U.S. Air Strikes inside Pakistan

 

The Pakistani military is so angry over the U.S. airstrikes inside pakistan that it is threatening to postpone or cancel an American program to train a paramilitary force in counterinsurgency for combating Islamic militants, two Pakistani government officials said.

The U.S. alliance with Pakistan - born after the terrorist attacks of Sept. 11, 2001, as an important vehicle for the fight against terrorism - now stands deeply scarred by the June 10 airstrikes, Pakistani officials and Western diplomats said. In fact, some Pakistani officials are accusing the United States of purposefully firing on their military, an accusation the Americans deny.

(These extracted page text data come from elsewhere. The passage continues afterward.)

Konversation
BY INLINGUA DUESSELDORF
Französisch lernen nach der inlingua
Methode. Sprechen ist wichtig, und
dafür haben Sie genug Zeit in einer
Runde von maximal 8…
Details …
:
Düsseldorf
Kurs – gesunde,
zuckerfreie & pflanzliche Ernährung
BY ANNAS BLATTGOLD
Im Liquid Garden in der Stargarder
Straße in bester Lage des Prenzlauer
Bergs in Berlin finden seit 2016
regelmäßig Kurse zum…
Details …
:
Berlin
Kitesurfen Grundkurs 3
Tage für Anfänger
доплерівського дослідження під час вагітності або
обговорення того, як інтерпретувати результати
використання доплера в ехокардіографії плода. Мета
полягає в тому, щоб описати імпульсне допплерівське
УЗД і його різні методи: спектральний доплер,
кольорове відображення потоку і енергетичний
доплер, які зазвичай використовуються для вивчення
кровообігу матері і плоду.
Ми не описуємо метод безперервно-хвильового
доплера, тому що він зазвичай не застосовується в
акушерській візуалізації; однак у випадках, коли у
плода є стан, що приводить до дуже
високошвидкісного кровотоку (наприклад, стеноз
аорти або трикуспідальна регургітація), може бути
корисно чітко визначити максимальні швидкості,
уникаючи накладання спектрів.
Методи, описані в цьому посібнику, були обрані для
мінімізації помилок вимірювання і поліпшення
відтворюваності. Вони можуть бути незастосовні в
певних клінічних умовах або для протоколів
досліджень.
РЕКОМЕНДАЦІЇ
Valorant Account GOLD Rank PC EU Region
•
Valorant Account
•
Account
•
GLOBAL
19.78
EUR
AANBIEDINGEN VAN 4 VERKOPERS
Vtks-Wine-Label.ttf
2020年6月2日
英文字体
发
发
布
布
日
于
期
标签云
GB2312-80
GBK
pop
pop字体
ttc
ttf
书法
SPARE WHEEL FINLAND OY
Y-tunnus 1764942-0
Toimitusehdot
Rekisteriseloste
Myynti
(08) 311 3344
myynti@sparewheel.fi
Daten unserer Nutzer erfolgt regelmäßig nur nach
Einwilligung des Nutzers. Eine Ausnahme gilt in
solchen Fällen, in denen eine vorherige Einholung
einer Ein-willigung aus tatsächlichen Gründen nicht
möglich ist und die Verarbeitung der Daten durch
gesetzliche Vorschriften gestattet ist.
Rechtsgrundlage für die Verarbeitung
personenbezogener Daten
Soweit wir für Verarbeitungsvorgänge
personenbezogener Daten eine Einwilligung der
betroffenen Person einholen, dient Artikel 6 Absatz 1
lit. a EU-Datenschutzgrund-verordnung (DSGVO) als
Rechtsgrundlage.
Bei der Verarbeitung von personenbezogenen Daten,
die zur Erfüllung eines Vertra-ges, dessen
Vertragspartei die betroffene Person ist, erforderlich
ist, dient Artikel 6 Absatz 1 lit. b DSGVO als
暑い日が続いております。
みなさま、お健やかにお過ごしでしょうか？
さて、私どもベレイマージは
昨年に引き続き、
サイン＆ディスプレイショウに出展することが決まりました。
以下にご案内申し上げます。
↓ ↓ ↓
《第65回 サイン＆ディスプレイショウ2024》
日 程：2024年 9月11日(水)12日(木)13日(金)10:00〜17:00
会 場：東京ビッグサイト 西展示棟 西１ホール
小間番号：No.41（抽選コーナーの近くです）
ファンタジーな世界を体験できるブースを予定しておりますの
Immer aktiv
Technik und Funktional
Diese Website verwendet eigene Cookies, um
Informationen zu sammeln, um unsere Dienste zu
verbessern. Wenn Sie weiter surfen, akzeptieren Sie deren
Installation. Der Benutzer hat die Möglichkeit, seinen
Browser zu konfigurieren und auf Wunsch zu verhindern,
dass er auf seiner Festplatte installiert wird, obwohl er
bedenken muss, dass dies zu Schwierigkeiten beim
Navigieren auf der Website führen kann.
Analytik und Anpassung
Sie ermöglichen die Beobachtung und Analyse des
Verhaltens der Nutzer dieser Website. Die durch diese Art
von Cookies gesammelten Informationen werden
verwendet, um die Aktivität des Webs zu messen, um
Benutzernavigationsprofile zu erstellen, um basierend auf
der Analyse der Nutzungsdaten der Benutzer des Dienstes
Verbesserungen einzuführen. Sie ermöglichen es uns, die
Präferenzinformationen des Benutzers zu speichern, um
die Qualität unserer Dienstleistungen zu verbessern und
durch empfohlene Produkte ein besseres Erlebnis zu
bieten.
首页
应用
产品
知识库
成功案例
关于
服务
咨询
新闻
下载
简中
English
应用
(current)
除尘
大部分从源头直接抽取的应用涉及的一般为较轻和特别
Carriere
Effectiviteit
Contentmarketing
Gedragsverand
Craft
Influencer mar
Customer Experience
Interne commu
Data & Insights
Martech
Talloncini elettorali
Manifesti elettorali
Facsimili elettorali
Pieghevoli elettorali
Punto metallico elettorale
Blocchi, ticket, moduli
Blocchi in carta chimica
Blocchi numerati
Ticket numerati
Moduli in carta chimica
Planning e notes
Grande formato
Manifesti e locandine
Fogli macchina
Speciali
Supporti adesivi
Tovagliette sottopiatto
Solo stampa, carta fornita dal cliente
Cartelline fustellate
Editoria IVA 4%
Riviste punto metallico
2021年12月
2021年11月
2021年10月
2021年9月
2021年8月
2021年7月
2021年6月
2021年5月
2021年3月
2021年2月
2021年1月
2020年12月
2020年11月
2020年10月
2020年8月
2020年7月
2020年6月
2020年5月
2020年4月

                                                                              Pakistan-
Rawalpindi city

"This is the first time the United States has deliberately targeted cooperating Pakistani forces," said Jehangir Karamat, a former chief of the Pakistani Army and a former ambassador to the United States. "There has been no statement by the United States that this was 'friendly fire' and that the intention was not to target Pakistani forces."

The Pakistanis continue to dispute key parts of the American account of the airstrikes, which killed 11 soldiers from the Frontier Corps, the very paramilitary force Washington has already begun spending $400 million to train.

The recriminations have exposed the underlying mistrust in the alliance, which has been held together in large part by the personal relationship between President Pervez Musharraf and President George W. Bush.